> ARBEITSAUFTRAG 1
Gib die Datensätze unverändert wieder, beginnend mit der Zeile, die „Which series has“ enthält, und endend mit dem letzten Datensatz. Beide Enden gehören dazu, die Bilder lässt du in deiner Antwort weg.

Foto: Valeriano Di Domenico
Interview: Christine Maier, Fotos: Valeriano Di Domenico

SonntagsBlick: Frau Ruoff, nach der Präsentation der Halbjahreszahlen diese Woche müssen Sie heute ja ganz entspannt beim Frühstück sitzen.
Susanne Ruoff:
Ich bin immer sehr entspannt beim Frühstück. Der Morgen ist mir wichtig. Ich esse etwas, lese in aller Ruhe die Zeitung. Das gibt eine gute Basis für den Tag.

Sie haben beim Gewinn zugelegt, aber in einzelnen Geschäftsbereichen Umsatz verloren. Bei den Poststellen zum Beispiel. Drohen weitere Schliessungen?
Wir sind laufend daran, das Poststellennetz zu überprüfen. Wir verlieren Umsatz am Schalter. In den letzten zehn Jahren gab es am Schalter rund 67 Prozent  weniger Briefe, 43 Prozent weniger Pakete und 34 Prozent weniger Einzahlungen. Würden Sie ein Verkaufsnetz aufrechterhalten, das solche Einbussen verzeichnet?

> ARBEITSAUFTRAG 2
Fasse den Absatz des Interviews, der mit „Wir sind laufend daran“ beginnt, als kurze Liste zusammen und behalte dabei seine wesentlichen Fakten.

> Datensätze aus einer Datensammlung
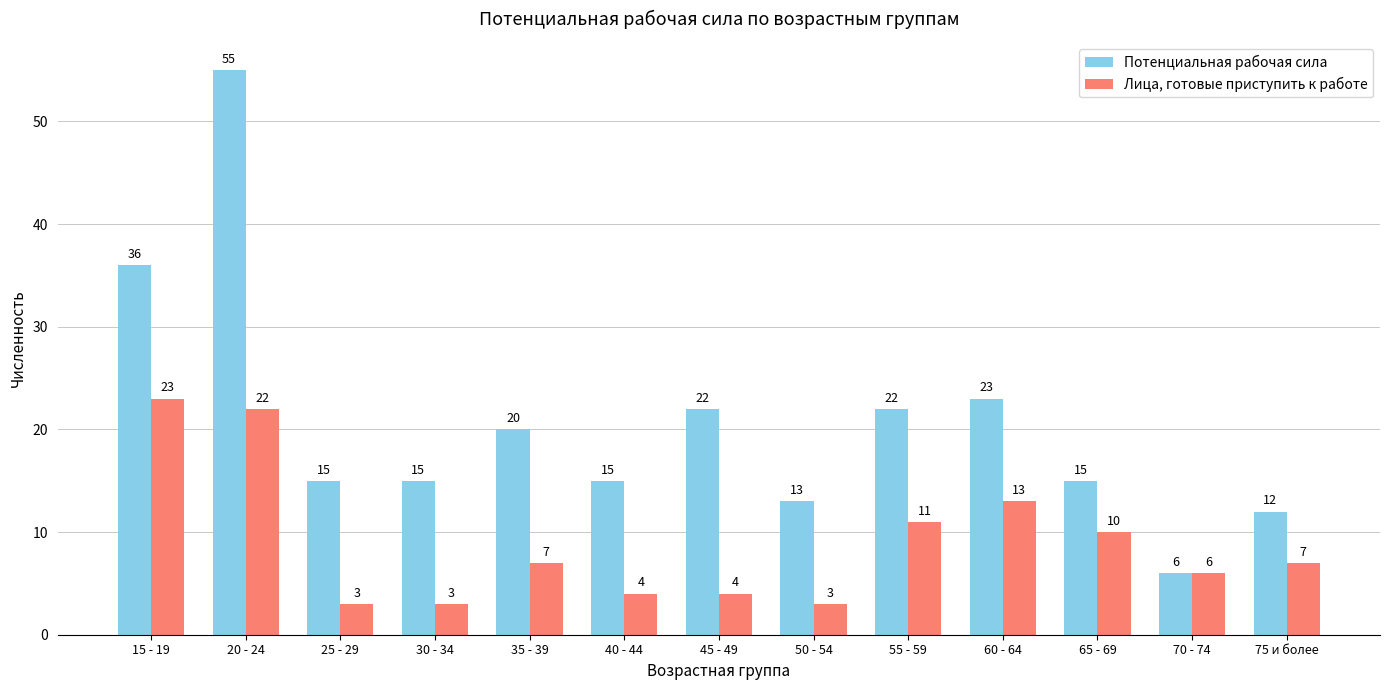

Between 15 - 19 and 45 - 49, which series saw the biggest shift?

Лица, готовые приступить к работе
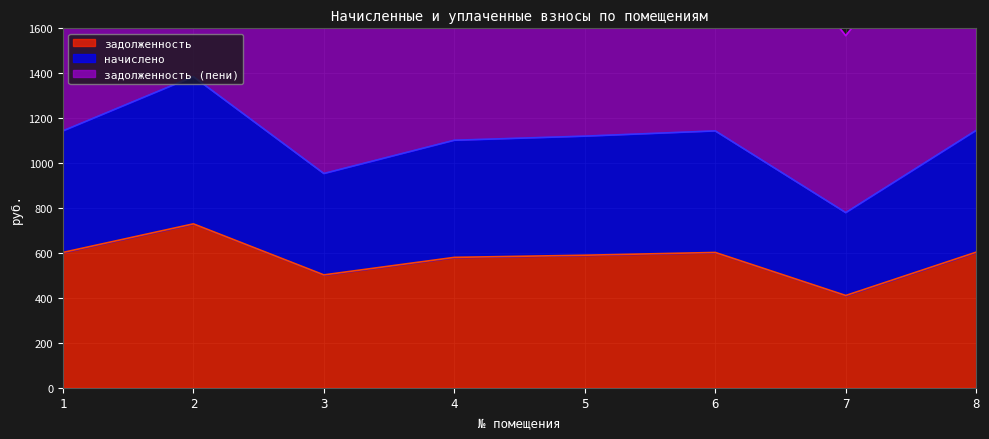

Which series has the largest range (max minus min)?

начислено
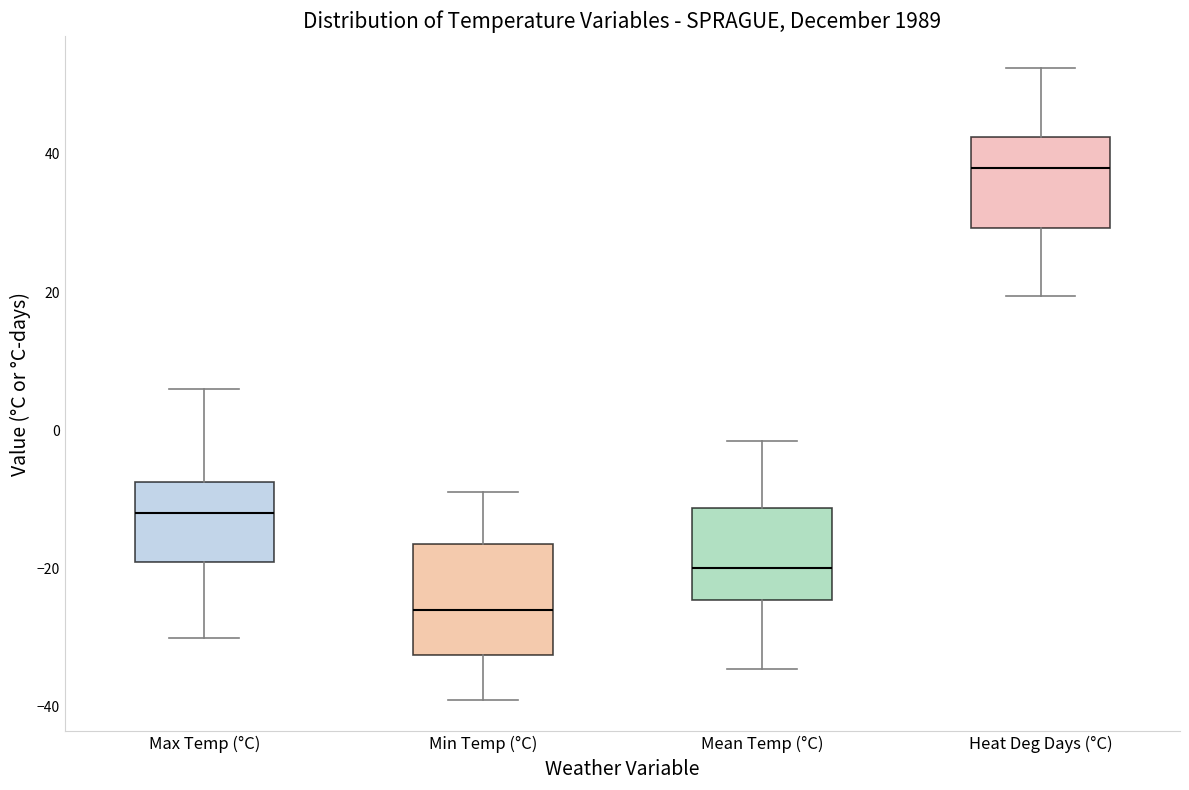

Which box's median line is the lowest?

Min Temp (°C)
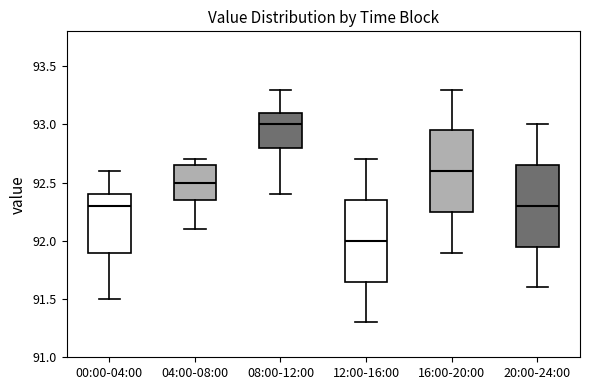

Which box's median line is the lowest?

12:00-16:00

> ANTWORTBEREICH 1
Which series has the largest range (max minus min)?

начислено

Which box's median line is the lowest?

Min Temp (°C)

Which box's median line is the lowest?

12:00-16:00

> ANTWORTBEREICH 2
- Das Poststellennetz wird laufend überprüft.
- Am Schalter geht Umsatz verloren.
- In den letzten zehn Jahren gab es am Schalter rund 67 Prozent weniger Briefe, 43 Prozent weniger Pakete und 34 Prozent weniger Einzahlungen.